Mais la fast fashion n’aurait jamais pu autant grossir s’il n’y avait pas eu profusion de polyester disponible sur le marché. Aujourd’hui, le synthétique représentent 64% des matières textiles. Si la fast fashion devait s’en passer – et le remplacer par du coton par exemple – il n’y aurait très probablement pas assez de matière naturelle pour maintenir ces niveaux de production : il faudrait y consacrer presque 7 % de nos terres arables (vs. 2.5% aujourd’hui), soit autant que pour la culture de tous les fruits et légumes de la planète. Difficile à concevoir dans un contexte de diminution de la fertilité des sols et de crise climatique.
Autrement dit, si ce n’est pas le polyester qui a permis au départ l’émergence de la fast fashion, c’est bien lui qui aujourd’hui lui permet d’exister. Il est le carburant qui fait tourner le moteur de cette mode rapide, la condition nécessaire pour produire toujours plus de vêtements.
Et on ne peut pas parler du polyester sans évoquer l’ultra fast fashion. Shein, le nouveau mastodonte de la mode mondiale, fabrique 85% de ses vêtements avec du polyester. Si cette marque chinoise a pu émerger il y a quelques années, c’est aussi grâce à la récente chute des prix du polyester, liée à la chute des cours de son principal composant (l’éthylène) générée par l’exploitation des gaz de schiste aux Etats-Unis. Sans gaz de schiste et sans polyester à très bas prix, cette ultra fast fashion n’aurait peut-être jamais pu exister.

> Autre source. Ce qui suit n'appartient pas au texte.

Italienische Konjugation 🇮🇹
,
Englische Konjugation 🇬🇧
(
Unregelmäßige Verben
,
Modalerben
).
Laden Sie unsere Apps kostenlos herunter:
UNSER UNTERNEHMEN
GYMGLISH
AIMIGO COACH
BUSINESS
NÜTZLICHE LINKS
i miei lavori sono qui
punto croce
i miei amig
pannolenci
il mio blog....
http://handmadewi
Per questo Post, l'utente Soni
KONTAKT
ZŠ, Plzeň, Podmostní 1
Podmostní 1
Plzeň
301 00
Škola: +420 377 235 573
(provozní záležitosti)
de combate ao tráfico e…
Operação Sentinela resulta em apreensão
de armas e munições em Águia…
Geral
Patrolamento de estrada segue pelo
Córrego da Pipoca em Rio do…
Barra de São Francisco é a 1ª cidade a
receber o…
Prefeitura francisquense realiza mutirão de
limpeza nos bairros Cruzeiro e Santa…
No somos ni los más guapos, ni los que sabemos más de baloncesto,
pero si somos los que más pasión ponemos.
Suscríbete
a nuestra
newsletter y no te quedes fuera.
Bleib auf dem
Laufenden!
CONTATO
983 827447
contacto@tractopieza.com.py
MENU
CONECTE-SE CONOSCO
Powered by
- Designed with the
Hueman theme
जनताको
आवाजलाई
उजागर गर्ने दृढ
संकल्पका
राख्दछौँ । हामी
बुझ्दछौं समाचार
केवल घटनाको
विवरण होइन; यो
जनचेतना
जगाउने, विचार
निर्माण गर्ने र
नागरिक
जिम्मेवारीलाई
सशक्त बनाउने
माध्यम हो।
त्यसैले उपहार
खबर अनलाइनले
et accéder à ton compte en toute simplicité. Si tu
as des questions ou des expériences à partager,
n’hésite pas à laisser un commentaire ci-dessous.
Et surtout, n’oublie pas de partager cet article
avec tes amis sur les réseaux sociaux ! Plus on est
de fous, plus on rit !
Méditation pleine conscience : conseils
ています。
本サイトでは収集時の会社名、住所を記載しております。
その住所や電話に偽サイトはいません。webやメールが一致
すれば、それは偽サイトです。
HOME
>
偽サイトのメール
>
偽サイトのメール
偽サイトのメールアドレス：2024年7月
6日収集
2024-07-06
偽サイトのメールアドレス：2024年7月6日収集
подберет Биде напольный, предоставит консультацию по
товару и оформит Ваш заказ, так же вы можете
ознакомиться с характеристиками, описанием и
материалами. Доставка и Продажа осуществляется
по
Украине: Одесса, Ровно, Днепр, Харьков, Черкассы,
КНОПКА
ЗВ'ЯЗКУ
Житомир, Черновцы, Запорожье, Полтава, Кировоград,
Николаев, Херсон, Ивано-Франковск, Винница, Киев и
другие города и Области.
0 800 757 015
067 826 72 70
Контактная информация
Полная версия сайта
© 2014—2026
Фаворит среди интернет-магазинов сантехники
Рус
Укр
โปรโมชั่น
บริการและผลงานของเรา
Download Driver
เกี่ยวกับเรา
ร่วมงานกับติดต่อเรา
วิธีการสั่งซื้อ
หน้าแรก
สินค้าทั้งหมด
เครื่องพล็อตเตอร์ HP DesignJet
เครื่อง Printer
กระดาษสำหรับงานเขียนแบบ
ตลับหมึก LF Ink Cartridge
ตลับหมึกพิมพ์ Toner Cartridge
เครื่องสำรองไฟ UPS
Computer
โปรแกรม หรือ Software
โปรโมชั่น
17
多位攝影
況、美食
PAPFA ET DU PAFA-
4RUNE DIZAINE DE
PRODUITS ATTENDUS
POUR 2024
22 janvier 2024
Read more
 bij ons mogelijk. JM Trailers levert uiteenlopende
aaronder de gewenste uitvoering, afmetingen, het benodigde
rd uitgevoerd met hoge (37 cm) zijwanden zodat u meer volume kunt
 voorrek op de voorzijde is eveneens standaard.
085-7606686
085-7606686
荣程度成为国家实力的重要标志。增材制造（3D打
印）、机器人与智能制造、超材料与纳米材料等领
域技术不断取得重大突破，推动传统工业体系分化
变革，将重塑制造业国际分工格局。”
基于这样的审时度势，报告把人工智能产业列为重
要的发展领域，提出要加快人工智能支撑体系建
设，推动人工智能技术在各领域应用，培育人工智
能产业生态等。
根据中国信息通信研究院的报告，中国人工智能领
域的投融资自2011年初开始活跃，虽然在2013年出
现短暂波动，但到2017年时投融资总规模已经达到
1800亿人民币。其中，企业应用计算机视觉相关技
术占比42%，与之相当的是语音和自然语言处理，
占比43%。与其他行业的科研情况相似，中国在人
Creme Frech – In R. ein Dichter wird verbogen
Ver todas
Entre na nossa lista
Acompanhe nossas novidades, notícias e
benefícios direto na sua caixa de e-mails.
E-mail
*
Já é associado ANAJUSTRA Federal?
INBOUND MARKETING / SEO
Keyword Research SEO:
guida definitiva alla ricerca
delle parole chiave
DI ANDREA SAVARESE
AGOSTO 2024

Enfin, le troisième problème du polyester n’est pas lié à sa fabrication… mais à ce qu’il devient après.
Pour revenir à notre fameux indice Higg : on ne vous avait même pas encore tout dit (pas étonnant que son utilisation ait été mise sur pause). L’indice est basé sur une analyse du cycle de vie dite “crade-to-gate”, donc “du berceau à la porte de l’usine” : elle oublie donc la phase d’utilisation et la fin de vie des produits. Or pour le polyester, ces deux phases posent de graves problèmes.
D’abord, quand on les lave ou quand on les porte, les vêtements en polyester laissent échapper des millions de microplastiques qui se dispersent dans l’environnement6. Ces microfibres ont des conséquences encore incertaines mais potentiellement très dangereuses sur la biodiversité, la santé humaine… et même le réchauffement climatique.
Ensuite, la fin de vie des vêtements en polyester n’est pas très glorieuse non plus. Quand plus personne n’en veut, il n’y a que deux options :
Bref, la peste ou le choléra.
Tous ces problèmes liés au polyester, les marques de fast fashion sentent que ce n’est pas très bon pour leur réputation… et au final, pas très bon pour les affaires.
Alors ils ont trouvé une solution magique. Nous avons nommé :
Une petite précaution avant d'entrer dans le vif du sujet.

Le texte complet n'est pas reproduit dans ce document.